As underwriters, most of the work we do requires multiple skills – technical expertise, intuition, experience, empathy, decision making, data analysis... the list goes on. Technology may be able to facilitate and automate some of these, but that doesn’t make the others redundant. In fact, you could argue the introduction of technology highlights the importance of human interaction. “You can’t replace a human’s ability to problem solve or build lasting relationships, two key elements of the insurance industry. As automation and technology advances, it’s more likely we will find ourselves doing more cognitively demanding jobs.”
As an industry that has been largely the same for hundreds of years, it’s customer expectations that is driving change. Start-up’s and disruptors are giving traditional cumbersome carriers a run for their money, as they exploit the opportunity to innovate – particularly in the commercial space which is lagging even further behind.
InsurTech has become a buzz word in the past couple of years, with a 3233% increase in Google searches in just 2 years.
“Insurtech is seeing funding in line with FinTech, and investments are expected to raise as new players and investors alike move into the space. Whilst Probitas isn’t an Insurtech start-up, one of the key fundamentals we share, as a new player, is our ability to work from a clean slate and shape our approach.”
“We’re not burdened by entrenched bureaucracies so can be more flexible with offering a seamless service that builds trusted relationships, whilst we shape our future with the use of technology.”

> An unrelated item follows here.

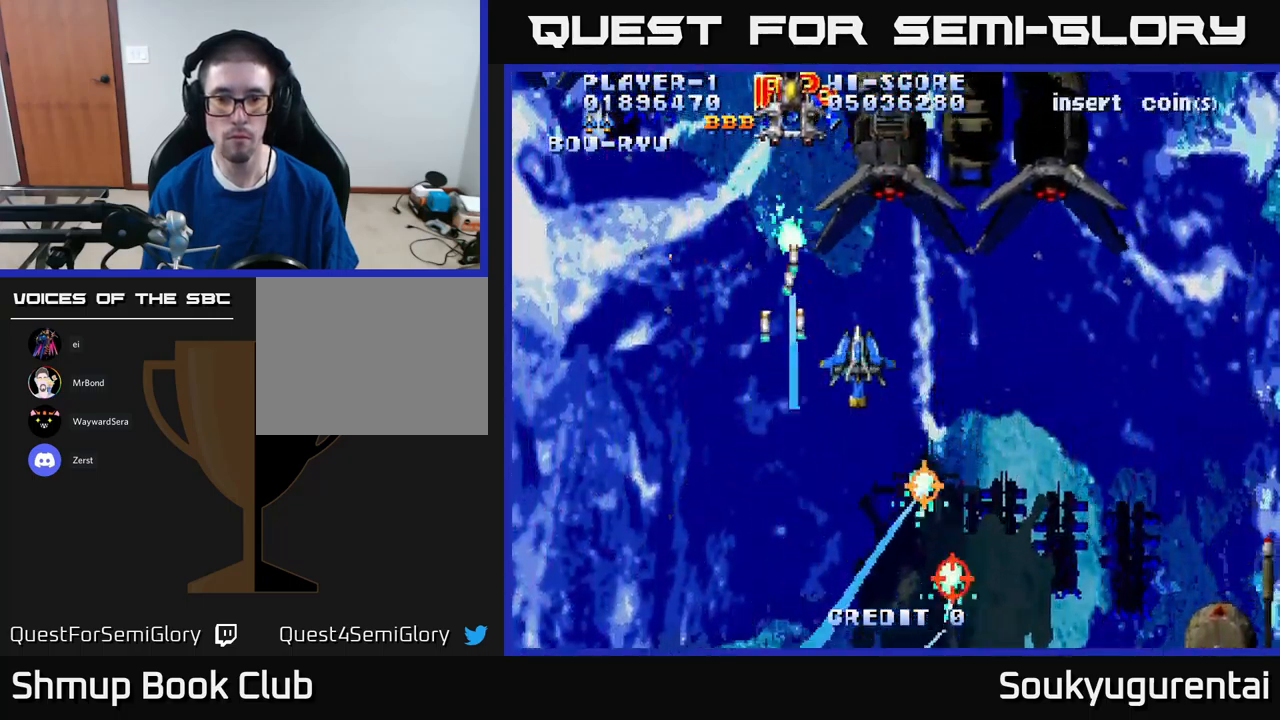
{"dt_ms": 500, "buttons": ["A", "DPAD_DOWN"], "left_stick": "center", "right_stick": "center", "events": [[234, "DPAD_RIGHT", "down"], [250, "DPAD_DOWN", "down"], [300, "DPAD_RIGHT", "up"]]}
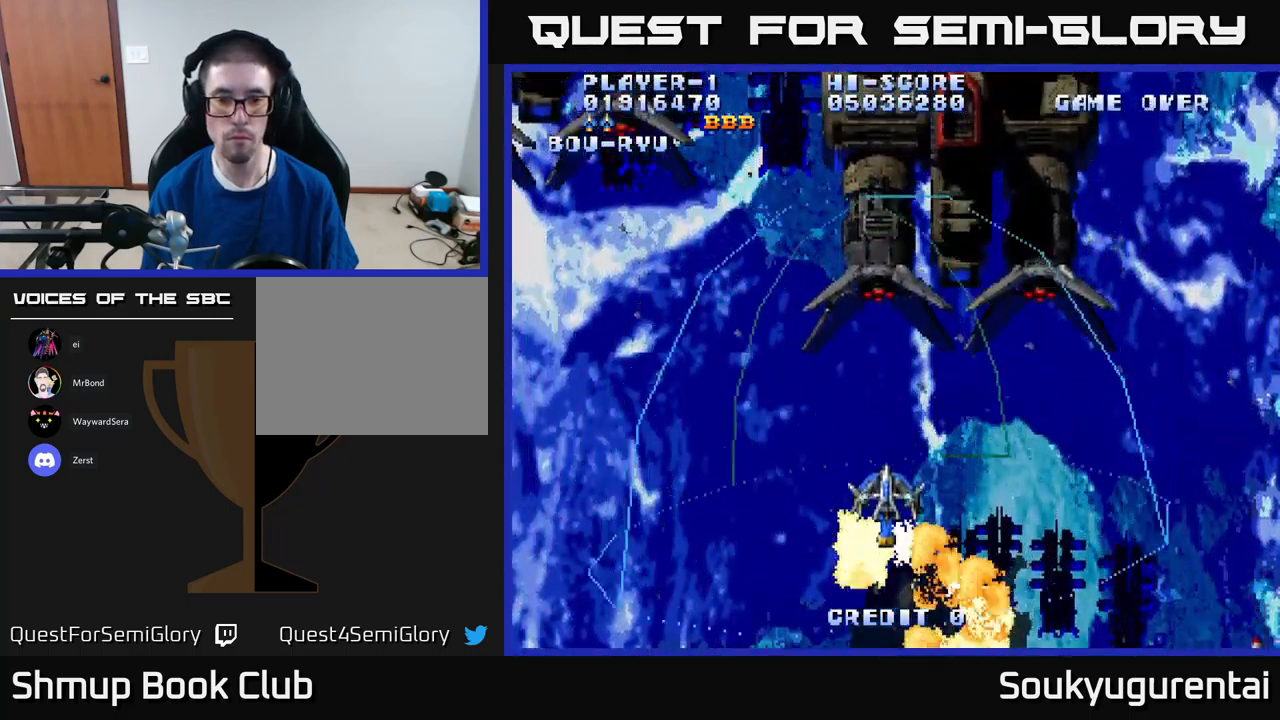
{"dt_ms": 500, "buttons": ["A", "DPAD_UP", "DPAD_RIGHT"], "left_stick": "center", "right_stick": "center", "events": [[100, "DPAD_LEFT", "down"], [150, "DPAD_DOWN", "up"], [284, "DPAD_LEFT", "up"], [284, "DPAD_UP", "down"], [350, "DPAD_RIGHT", "down"]]}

“You don’t have to be reliant on historical, detailed risk data,” James points out. “The power of information, including new data that can be captured in real-time, as well as that available from a wider range of sources has started to change the way the industry looks at risks. We certainly have the ability to generate more meaningful insight.”
“Part of our brand DNA is the belief in the ‘Power of Technology’ so since our inception, we continuously research the role technology can play in our business and the industry as a whole. This state of exploration and innovation enhances learning and development in so many areas. We recognise however, that it’s important not just to focus on our own industry, as there are certainly lessons and best practices to be learnt from other sectors too. We have a keen interest in the balance between technology lead innovation without eliminating the human element.”
“As technology frees our time, it also increases possibilities. We start to become creative and inventive, we make progress. It’s how we can achieve evolution in today’s modern world” James concludes.